A consumer group is a grouping of one or more consumers, working together, in order to process data for a topic. By default, Kafka will divide the partitions of a topic among the consumers in a group. If you have a topic with 4 partitions, and a consumer group with 4 consumers, each consumer will read messages from a single partition, ensuring that data across the partitions is processed in parallel.

The data inside the partitions themselves will be ordered, however, there is no guarantee that the messages will be consumed in any given order when using multiple partitions.

In Kafka, the broker acts as a group coordinator. If a consumer dies, the broker will detect this, and trigger a consumer rebalance, reassigning the partition to the remaining consumers in the group.

When creating a consumer, the rebalance can be configured through the use of a specific assignment strategy. Assignment strategies are methods in which the partitions are divided between the consumers, with different strategies leading to more efficient reassignments of consumers.

Round Robin Assignor: assigns a partition to a consumer one by one. This is not very efficient as each partition will be reassigned.
Sticky Assignor: When a rebalance takes place, it will attempt to changes as little as possible, moving only the partitions from the dead consumer. This is a more efficient approach.
Static Assignment: Gives consumers an ID. If after 5 minutes, the consumer comes back on, use ID to reassign their assignments. Need to have assigned an identity for consumers, as well as increased session timeout.
Cooperative Sticky Assignor: An improvement on the Sticky Assignor, that allows consumers to keep processing their data during a rebalance, minimizing any processing downtime, before redistributing those partitions.

Offsets: Bookmarking your progress

So how does a consumer know which messages it has already read? Each message in a partition, has a unique, sequential identifier, called an offset.

An offset is essentially a position within the partition, that determines which message is to be consumed next, acting as a bookmark for the partition.

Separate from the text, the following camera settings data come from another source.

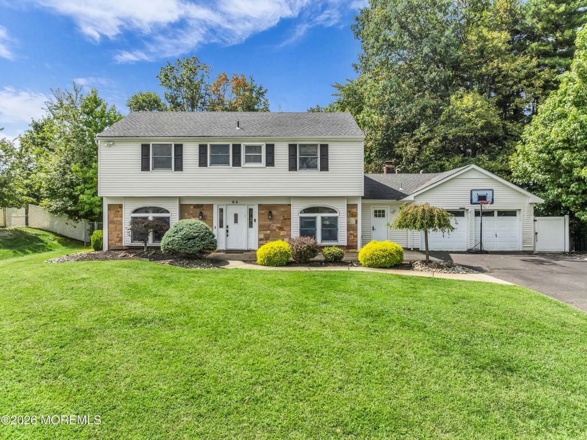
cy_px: 220
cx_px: 294
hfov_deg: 71.6
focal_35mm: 24
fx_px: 407
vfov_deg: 56.8
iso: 160
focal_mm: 12.29
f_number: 2.8
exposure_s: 1/3200
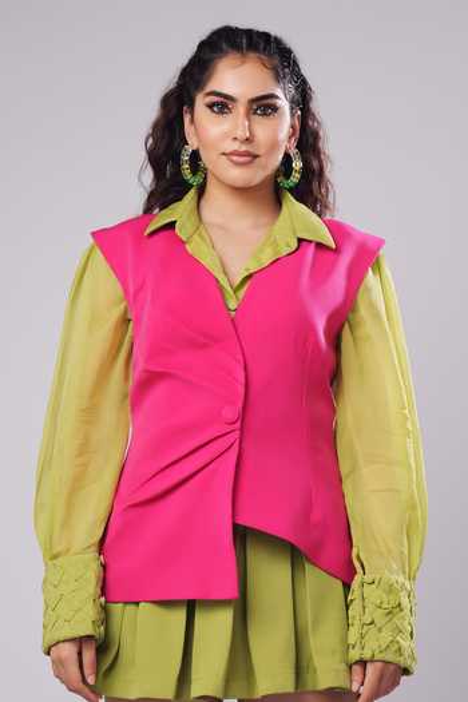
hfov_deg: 11.4
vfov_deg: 17.1
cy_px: 351
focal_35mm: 120
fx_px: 2340
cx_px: 234
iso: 100
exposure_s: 1/160
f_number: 5.6
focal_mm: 80
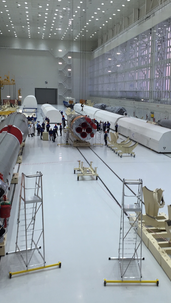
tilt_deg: -7.1
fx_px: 346
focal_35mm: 43
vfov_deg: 47.3
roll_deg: -1.3
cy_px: 151
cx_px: 113
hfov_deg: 27.6
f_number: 2.2
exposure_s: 1/50
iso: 32
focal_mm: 4.15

By default, Kafka stores these offsets in an internal topic called __consumer_offset, this being the most common and recommended approach, as it's managed by Kafka itself.

Putting It All Together

From producers ensuring data reliability, to consumer groups processing the messages in parallel, Kafka's architecture provides a powerful framework for building real-time data applications. Alongside these, the core concepts of topics, partitions, and offsets, build the foundations of a scalable, resilient and fast system.